Exercise description:
From the line with "Learn what it's like to" to the line with "active decision-making", output every line below exactly, both ends included. Skip the pictures.

*** Opening of Records shown ***

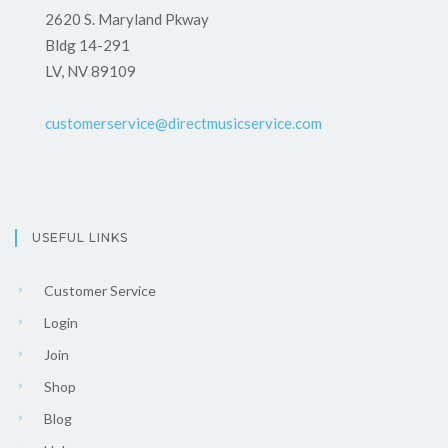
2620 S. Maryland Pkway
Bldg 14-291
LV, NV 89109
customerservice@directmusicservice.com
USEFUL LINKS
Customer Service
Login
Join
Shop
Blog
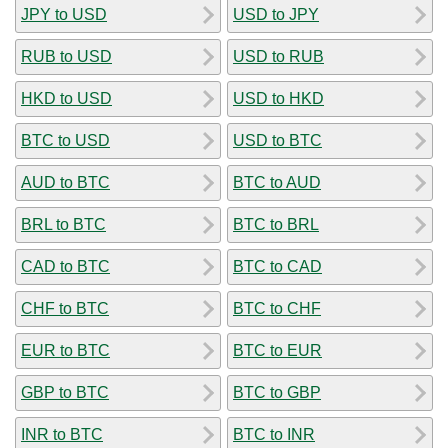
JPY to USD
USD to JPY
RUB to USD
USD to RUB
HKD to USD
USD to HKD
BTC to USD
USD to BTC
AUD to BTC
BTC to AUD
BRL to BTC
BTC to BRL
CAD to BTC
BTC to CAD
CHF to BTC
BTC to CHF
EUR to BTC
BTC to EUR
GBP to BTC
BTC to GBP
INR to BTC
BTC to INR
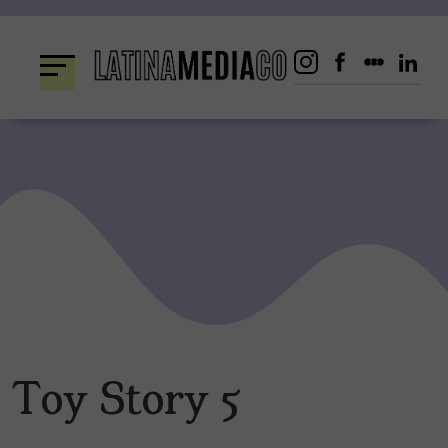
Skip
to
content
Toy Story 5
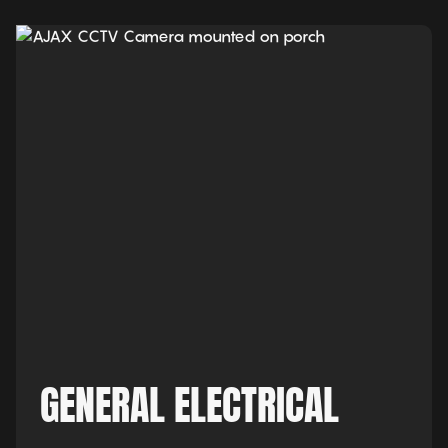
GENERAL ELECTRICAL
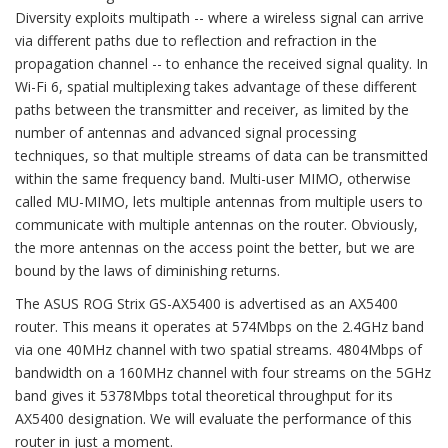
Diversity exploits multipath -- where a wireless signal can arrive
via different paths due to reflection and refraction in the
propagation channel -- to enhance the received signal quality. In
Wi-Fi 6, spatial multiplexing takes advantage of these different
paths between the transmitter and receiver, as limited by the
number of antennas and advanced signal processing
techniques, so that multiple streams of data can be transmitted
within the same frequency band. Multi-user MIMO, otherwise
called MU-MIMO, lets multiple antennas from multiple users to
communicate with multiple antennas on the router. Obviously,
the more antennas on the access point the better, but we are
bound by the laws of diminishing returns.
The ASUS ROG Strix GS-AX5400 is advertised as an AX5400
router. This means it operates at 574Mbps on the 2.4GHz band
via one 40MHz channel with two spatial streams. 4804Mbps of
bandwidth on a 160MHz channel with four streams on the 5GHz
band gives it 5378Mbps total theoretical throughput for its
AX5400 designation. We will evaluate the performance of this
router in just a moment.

*** Close of Records shown ***
*** Opening of Records shown ***

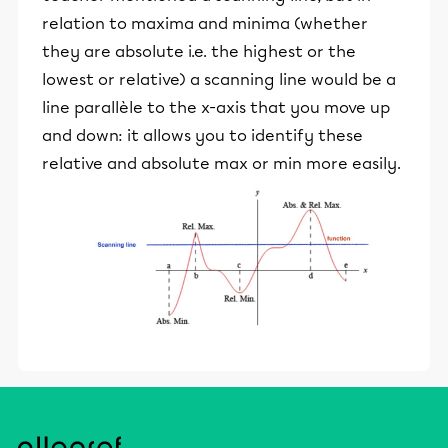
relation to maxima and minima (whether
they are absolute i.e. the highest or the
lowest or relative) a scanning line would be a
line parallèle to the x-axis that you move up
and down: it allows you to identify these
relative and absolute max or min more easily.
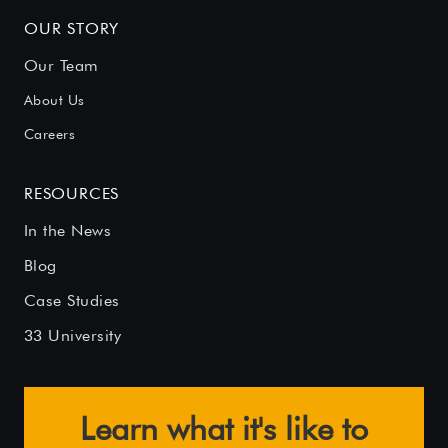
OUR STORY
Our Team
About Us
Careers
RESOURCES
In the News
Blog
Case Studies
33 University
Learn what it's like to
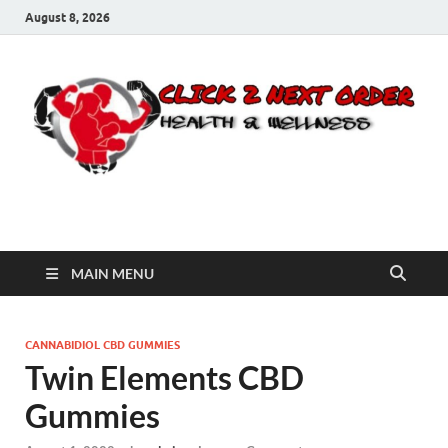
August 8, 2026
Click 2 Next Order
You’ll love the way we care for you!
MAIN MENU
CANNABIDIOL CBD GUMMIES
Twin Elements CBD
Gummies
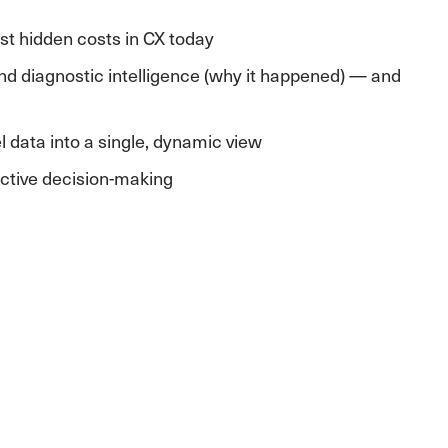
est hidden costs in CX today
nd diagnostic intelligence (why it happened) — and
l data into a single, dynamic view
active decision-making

*** Close of Records shown ***

Answer to this exercise:
Learn what it's like to
August 8, 2026
Click 2 Next Order
You’ll love the way we care for you!
MAIN MENU
CANNABIDIOL CBD GUMMIES
Twin Elements CBD
Gummies
est hidden costs in CX today
nd diagnostic intelligence (why it happened) — and
l data into a single, dynamic view
active decision-making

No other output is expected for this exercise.